>> start TEXT EXCERPT
The full dataset is over 19TB, luckily Meta has a subset of the dataset available for download.
First, you need to clone the repository:
git clone git@github.com:facebookresearch/uco3d.git
Then you can download the subset of the dataset, which is roughly 10GB:
python dataset_download/download_dataset.py --download_small_subset --download_folder <SMALL_SUBSET_DESTINATION_FOLDER>
To parse the dataset into FiftyOne format, you can run the following command:
python parse_dataset.py
This will create a FiftyOne dataset named "UCO3D_Dataset" containing all the objects found in the current directory. Each object will have:
- RGB video view
- Segmentation mask video
- 3D point cloud scene
The script will:
- Convert any PLY point clouds to FiftyOne 3D scenes (.fo3d files)
>> end TEXT EXCERPT
## STATED TASK 1
According to the dataset setup text, roughly how large is the downloadable subset?
## STATED TASK 2
Translate this sentence from the dataset setup text into Spanish: "The full dataset is over 19TB, luckily Meta has a subset of the dataset available for download."
>> start DATA ROWS
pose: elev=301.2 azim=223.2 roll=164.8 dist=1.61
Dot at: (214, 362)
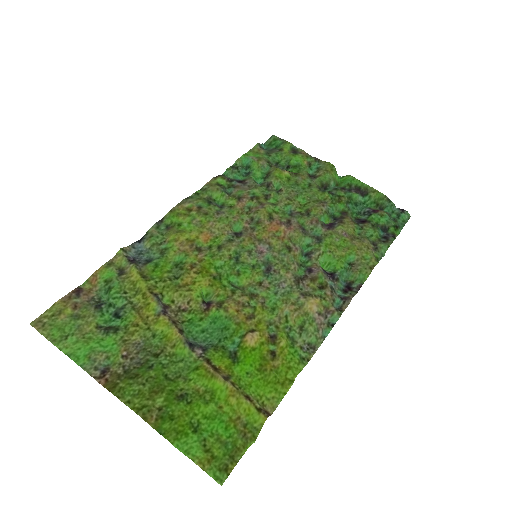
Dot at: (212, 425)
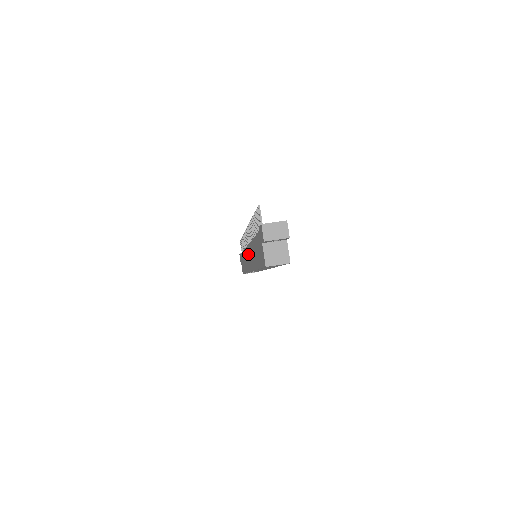
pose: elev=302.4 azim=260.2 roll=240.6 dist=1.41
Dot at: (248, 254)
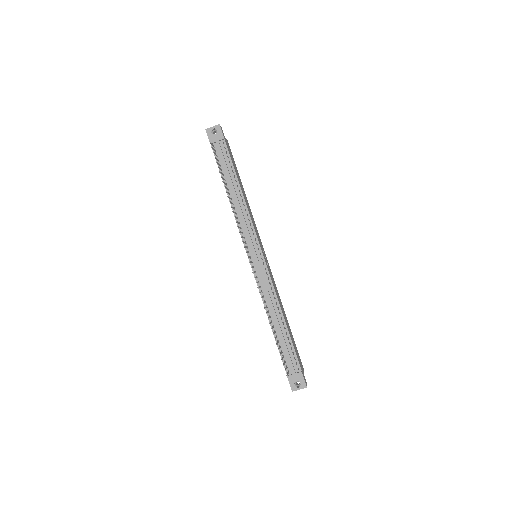
Dot at: occluded
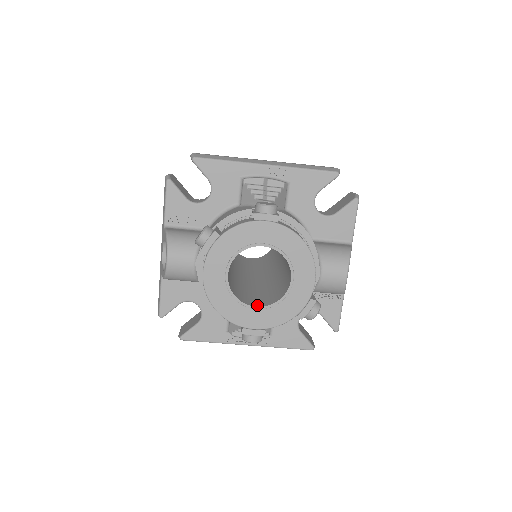
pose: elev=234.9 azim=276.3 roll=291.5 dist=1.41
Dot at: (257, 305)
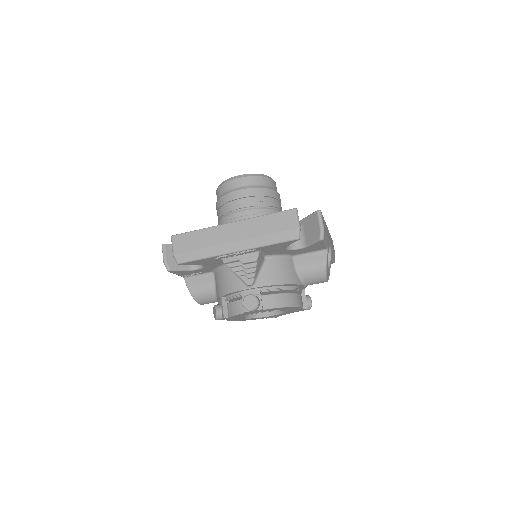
>> end DATA ROWS
## WRITTEN REPLY 1
Roughly 10GB.

## WRITTEN REPLY 2
El conjunto de datos completo supera los 19TB; por suerte, Meta tiene un subconjunto del conjunto de datos disponible para su descarga.